He came to the valley in times within the memories of many who would speak if they were asked, but long enough ago to have become a settled fact; and if any did not like him, neither did they like the Wyantenaug to flood the bottom-lands in spring. The pines and the cliffs belonged to the Sandersons, who cared little enough for either phenomenon.
We often met him on the Cattle Ridge, saw him pass glowering through the thicket with shaggy gray beard and streaming hair. Sometimes he wore a horse-blanket over his leathern vestment. He was apt to be there Sundays, wandering about, and maybe trying to make out in what respect he differed from Elijah the Tishbite; and although we knew this, and knew it was in him to cut up roughly if he found out about Baal, being a prophet himself both in his looks and his way of acting, still he went to and fro for the most part on the other side of the crest, where he had a trail of his own; and you could not see the altar-stone from the top of the cliff, but had to climb down till you came to a jam of bowlders directly over it.

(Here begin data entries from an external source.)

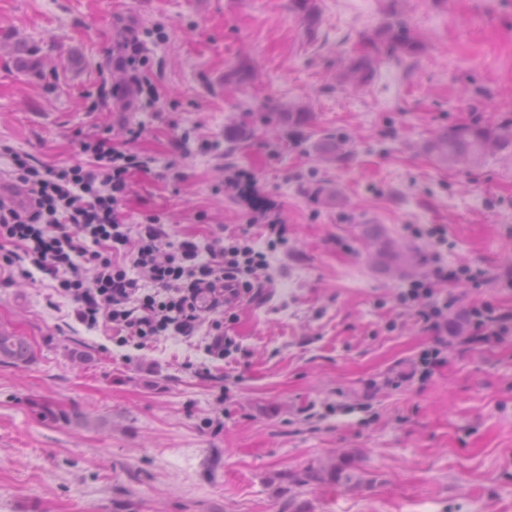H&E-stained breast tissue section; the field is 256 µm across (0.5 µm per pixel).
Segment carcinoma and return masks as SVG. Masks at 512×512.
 Segmentation results:
<instances>
[{
    "label": "carcinoma",
    "instance_id": "cac0c4a2",
    "mask_svg": "<svg viewBox=\"0 0 512 512\" xmlns=\"http://www.w3.org/2000/svg\"><path fill=\"white\" fill-rule=\"evenodd\" d=\"M291 7L300 12L309 35L316 32L319 19L317 0H290ZM402 0H386L383 12L386 21L371 31L360 35L357 53L348 59L339 74V84L356 90L370 82L377 63L387 56L399 63H415L417 56L424 50L423 41L400 20ZM314 152L323 159L346 163L349 153L345 149L341 136L327 134L313 144ZM423 151L450 169L467 170L478 167L487 159L497 155L512 158V113L489 121L460 123L442 129L423 144ZM378 245V257L395 260L398 252L382 233L373 235ZM33 349L27 337L17 334L6 327H0V363L22 365L31 361ZM35 406L44 419L61 417L69 422L88 424L81 413L67 414L55 410V404L43 399ZM286 479L295 485L313 482H333L344 485H358L363 482L362 475L355 471L352 463L344 458L326 462L303 475L289 474Z\"/></svg>",
    "mask_w": 512,
    "mask_h": 512
}]
</instances>
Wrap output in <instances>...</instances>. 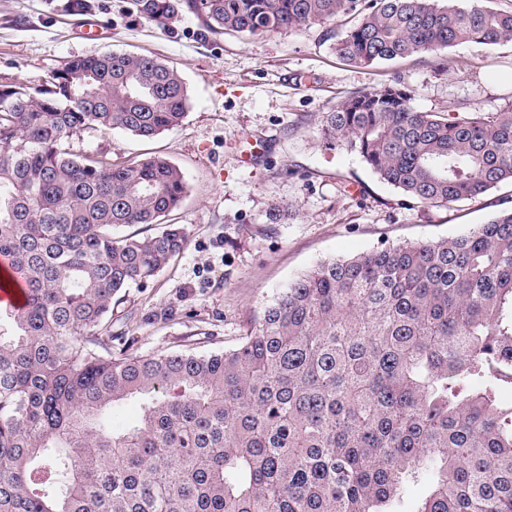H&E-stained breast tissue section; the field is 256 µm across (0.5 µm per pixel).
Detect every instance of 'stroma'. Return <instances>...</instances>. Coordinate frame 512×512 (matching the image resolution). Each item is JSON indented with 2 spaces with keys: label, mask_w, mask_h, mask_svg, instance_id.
I'll use <instances>...</instances> for the list:
<instances>
[{
  "label": "stroma",
  "mask_w": 512,
  "mask_h": 512,
  "mask_svg": "<svg viewBox=\"0 0 512 512\" xmlns=\"http://www.w3.org/2000/svg\"><path fill=\"white\" fill-rule=\"evenodd\" d=\"M129 2L95 0V17L108 20L112 33L87 38L75 33L80 17L47 0H0V84L38 88L71 58L114 51L169 63L188 88L185 119L153 139L87 130L72 141L75 151L117 161L166 157L187 182L167 222L186 228L188 244L114 309L113 355L231 347L317 261L455 236L512 197L507 184L444 207H408L358 156L324 148L318 133L321 113L342 97L395 76L414 90L421 110L443 112L452 102L494 110L512 97V44L461 45L362 68L330 49L340 20L255 37L217 35L186 13L162 26L147 22ZM288 167L294 176L285 175Z\"/></svg>",
  "instance_id": "stroma-1"
}]
</instances>
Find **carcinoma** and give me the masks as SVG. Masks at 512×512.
Instances as JSON below:
<instances>
[{"instance_id":"carcinoma-1","label":"carcinoma","mask_w":512,"mask_h":512,"mask_svg":"<svg viewBox=\"0 0 512 512\" xmlns=\"http://www.w3.org/2000/svg\"><path fill=\"white\" fill-rule=\"evenodd\" d=\"M491 0H130L251 36L352 16L344 62L512 44ZM399 80L324 113L405 205L512 183V98L428 112ZM188 90L147 55L75 57L41 89L0 85V261L26 288L0 308V512H512V206L435 241L383 243L295 278L235 346L112 356V309L187 245L169 224L183 171L159 155L77 153L86 129L152 139ZM140 225L147 233L116 230ZM143 401L123 426L120 404Z\"/></svg>"}]
</instances>
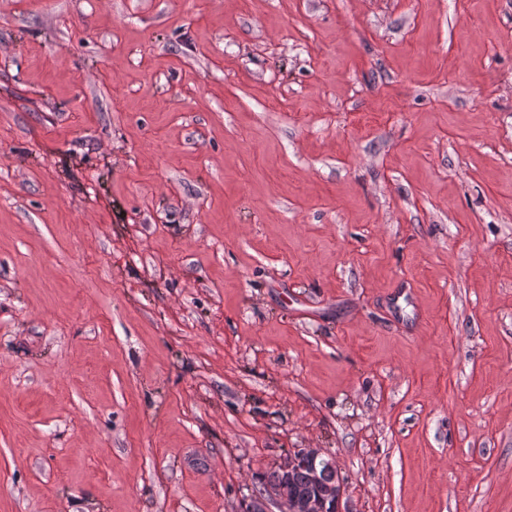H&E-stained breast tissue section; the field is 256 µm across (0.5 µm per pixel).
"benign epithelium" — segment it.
I'll return each instance as SVG.
<instances>
[{
    "instance_id": "obj_1",
    "label": "benign epithelium",
    "mask_w": 512,
    "mask_h": 512,
    "mask_svg": "<svg viewBox=\"0 0 512 512\" xmlns=\"http://www.w3.org/2000/svg\"><path fill=\"white\" fill-rule=\"evenodd\" d=\"M304 458L321 462L326 467V473L331 475V478L328 480L321 478L318 474L314 476V480L319 483L318 498H300L289 494L287 487L281 486L254 497L248 504V507H246V510L248 512H267V508L264 505V499L267 496L271 497L278 506V512H324V506L329 501L337 506L340 505L343 496V486L335 461L329 457H323L319 449H304L291 454L279 465V468L281 471L289 474Z\"/></svg>"
}]
</instances>
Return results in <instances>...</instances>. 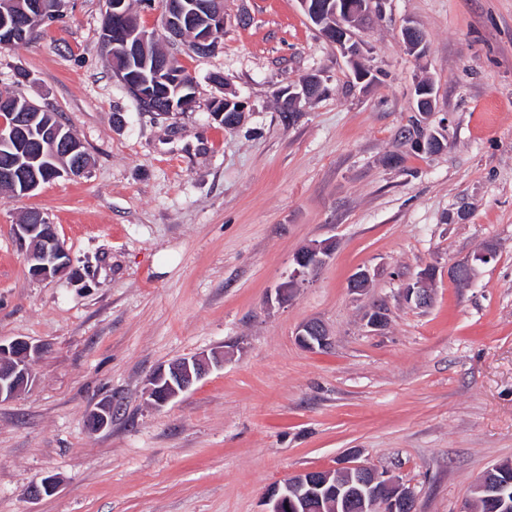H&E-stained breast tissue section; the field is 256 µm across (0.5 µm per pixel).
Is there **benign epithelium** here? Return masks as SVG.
<instances>
[{"label": "benign epithelium", "mask_w": 512, "mask_h": 512, "mask_svg": "<svg viewBox=\"0 0 512 512\" xmlns=\"http://www.w3.org/2000/svg\"><path fill=\"white\" fill-rule=\"evenodd\" d=\"M109 10L106 17L112 22H126L128 10L126 0H107ZM307 15L321 28L323 35L349 55L359 52L358 46L347 38L349 29L342 23H333L327 18L325 8L319 0H300ZM386 0H346L344 13L352 19L351 25H357L365 16L372 18L382 15ZM47 0H26L16 12H1L0 27L7 30V37L27 39L32 23L46 15ZM205 15L195 24L197 36L191 44V50L204 54L217 42L224 30L223 0H209L204 6ZM186 6L181 0L167 5L163 16L164 23L172 37L179 38ZM151 40L149 33L139 27L130 29V34L112 40L106 33L104 43L108 46L120 44L125 53L131 54L146 47ZM117 76L129 92L146 101L149 112L159 108L146 100L142 86L133 84L125 76V70H116ZM23 144L26 149V163L9 161L0 165V182L10 183L20 190L22 195L34 193L47 175L54 178L63 176L78 177L85 172L80 156L82 147L79 137L62 125L45 126L35 129L28 122L26 113L18 115L11 125L0 123V141ZM75 156V163L69 167L58 168L40 164L43 159H55L60 154ZM41 224H17L14 235L20 245L26 247V261L29 275L38 280H47L65 274L70 267V258L61 243L54 225L39 216ZM336 242L325 240L305 247L294 257V270L288 281L277 292V300L282 302L303 284L306 278L317 272L334 252ZM477 268L473 261H463L451 266L448 272L463 275L464 284L475 279ZM434 273L431 269L422 270L416 279L405 284V300L419 307L427 306L431 301V282ZM366 326L373 332H380L388 324L387 308L382 304L372 305L364 315ZM298 344L307 350H323L331 344V337L318 320L303 323L297 330ZM42 353V347L25 339H14L9 343L0 342V402L10 400L24 391L34 381V360ZM224 362V354L196 355L183 358L166 367L156 369L147 379L149 395L157 407H162L187 391L201 380L214 366ZM112 420V406L102 405L90 414L87 425L90 431L99 432ZM357 473L361 476V485L371 496H361V506L365 512H417V496L414 491L398 480L389 478L377 469L358 464L342 470L319 468L302 471L281 484L273 485L267 493L266 512H300V507L308 501H317L324 505L320 512H354L356 496L348 489L343 494L336 493V472ZM59 481L55 476L44 478L33 486L30 496L40 498L53 494Z\"/></svg>", "instance_id": "7a95c632"}]
</instances>
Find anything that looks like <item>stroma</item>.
<instances>
[{"mask_svg": "<svg viewBox=\"0 0 512 512\" xmlns=\"http://www.w3.org/2000/svg\"><path fill=\"white\" fill-rule=\"evenodd\" d=\"M130 3L193 77L188 111H146L113 74L105 0H61L0 49V91L55 113L88 155L79 178L0 189V340L43 348L33 385L0 402V512H264L274 482L357 463L411 487L419 512H462L512 461V0H387L354 31L369 83L299 0H224L206 55L170 41L159 0ZM311 74L322 95L285 120L276 91ZM421 81L447 129L431 156L397 138ZM230 93L246 103L233 130L211 114ZM33 209L69 274L29 275L14 226ZM328 239L325 266L278 302L295 254ZM488 246L473 282L449 277ZM428 266L419 307L401 288ZM361 269L373 278L355 294ZM378 302L389 323L374 333ZM312 319L330 348L298 345ZM211 351L222 366L153 405L155 369ZM105 403L111 424L89 431ZM50 475L60 488L30 497Z\"/></svg>", "mask_w": 512, "mask_h": 512, "instance_id": "35a3bbf8", "label": "stroma"}]
</instances>
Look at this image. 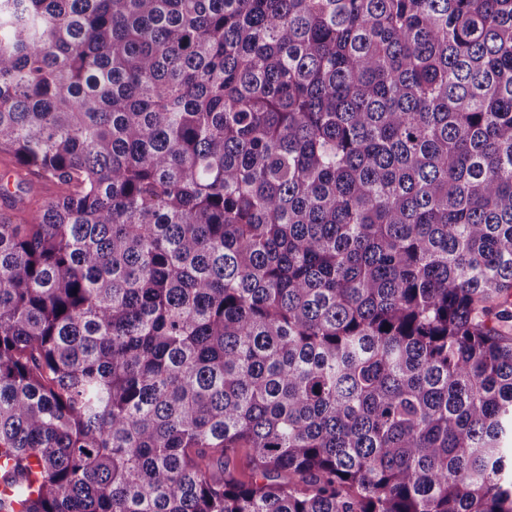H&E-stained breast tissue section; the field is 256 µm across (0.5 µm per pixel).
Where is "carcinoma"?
<instances>
[{"mask_svg":"<svg viewBox=\"0 0 512 512\" xmlns=\"http://www.w3.org/2000/svg\"><path fill=\"white\" fill-rule=\"evenodd\" d=\"M0 158L23 512H512V0H0Z\"/></svg>","mask_w":512,"mask_h":512,"instance_id":"carcinoma-1","label":"carcinoma"}]
</instances>
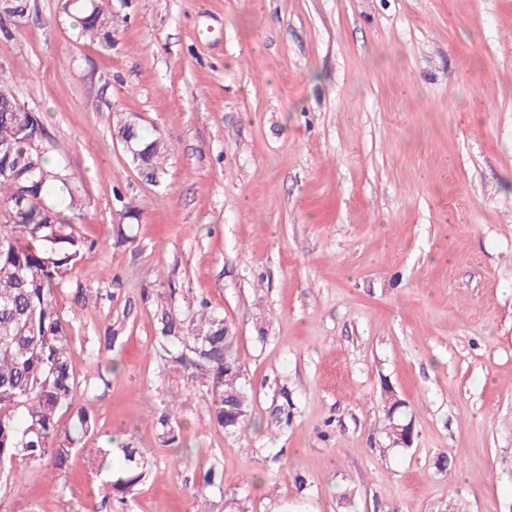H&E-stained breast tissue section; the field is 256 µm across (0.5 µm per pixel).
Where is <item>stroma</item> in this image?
<instances>
[{
    "instance_id": "obj_1",
    "label": "stroma",
    "mask_w": 512,
    "mask_h": 512,
    "mask_svg": "<svg viewBox=\"0 0 512 512\" xmlns=\"http://www.w3.org/2000/svg\"><path fill=\"white\" fill-rule=\"evenodd\" d=\"M26 4L0 14V69L98 242L56 291L77 378L94 350L106 378L74 405L88 447L127 428L152 466L120 512H187L209 466L210 512H512V0H112L108 50L62 0ZM116 112L171 142L160 185L113 143ZM186 294L236 328L241 432L158 353ZM171 401L188 458L158 440ZM14 468L37 480L1 484L0 512H91L84 454Z\"/></svg>"
}]
</instances>
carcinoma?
Listing matches in <instances>:
<instances>
[{"label": "carcinoma", "instance_id": "carcinoma-1", "mask_svg": "<svg viewBox=\"0 0 512 512\" xmlns=\"http://www.w3.org/2000/svg\"><path fill=\"white\" fill-rule=\"evenodd\" d=\"M77 37L110 47L120 30L112 0H76ZM13 75L0 72V469L17 458L63 468L83 439L96 429L87 410L73 412L60 423L59 411L71 408L79 382L72 337L59 311L56 290L98 245L77 231L73 213L82 203L65 167L48 163L45 127L34 112L23 111L9 89ZM133 143L147 149V182H162L172 153L160 134L145 135L135 127ZM159 341L167 362L192 383L213 392L208 420L233 433L243 428L250 397L242 363L234 352L236 331L224 315L207 303L188 304L185 317L162 310L157 319ZM170 406L155 415L161 442L184 447L173 426ZM110 443L123 456V466L98 488L100 500L91 512H112L124 505L150 472L147 450L136 448L128 433ZM91 468H110V448H85Z\"/></svg>", "mask_w": 512, "mask_h": 512}]
</instances>
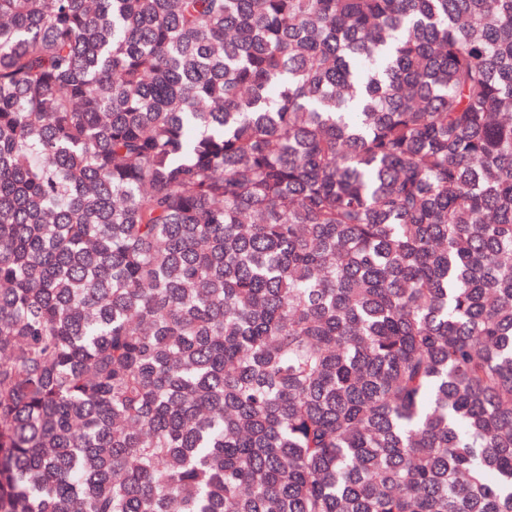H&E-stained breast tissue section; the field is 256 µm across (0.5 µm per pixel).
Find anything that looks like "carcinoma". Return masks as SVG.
Wrapping results in <instances>:
<instances>
[{"mask_svg":"<svg viewBox=\"0 0 512 512\" xmlns=\"http://www.w3.org/2000/svg\"><path fill=\"white\" fill-rule=\"evenodd\" d=\"M0 512H512V0H0Z\"/></svg>","mask_w":512,"mask_h":512,"instance_id":"1","label":"carcinoma"}]
</instances>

We did not know how long he may have stood there, glowering down on us. The smoke of the sacrifice was beginning to curl up. Baal was backed against a stone, looking off into anywhere and taking things indifferently. Silvia sat aside, twirled her hat scornfully, and said we were “silly.” Aaron chewed a birch twig, and was very calm.
We got down on our hands and knees, and said, “O Baal!”
And the Hermit's voice broke over us in thunder and a sound as of falling mountains. It was Sunday, June 26, 1875.
He denounced us under the heads of “idolaters, gone after the abornination of the Assyrians; babes and sucklings, old in sin, setting up strange gods in secret places; idle mockers of holy things, like the little children of Bethel, whereby they were cursed of the prophet and swallowed of she-bears”; three headings with subdivisions.
Then he came down thumping on the left. Silvia shrieked and clung to Aaron, and we fled to the right and hid in the rocks. He fell upon Baal, cast him on the altar-fire, stamping both to extinction, and shouted:
“I know you, Aaron Bees and Silvia Kincard!”
“N-no, you don't,” stammered Aaron. “It's Mrs. Bees.”
The Hermit stood still and glared on them.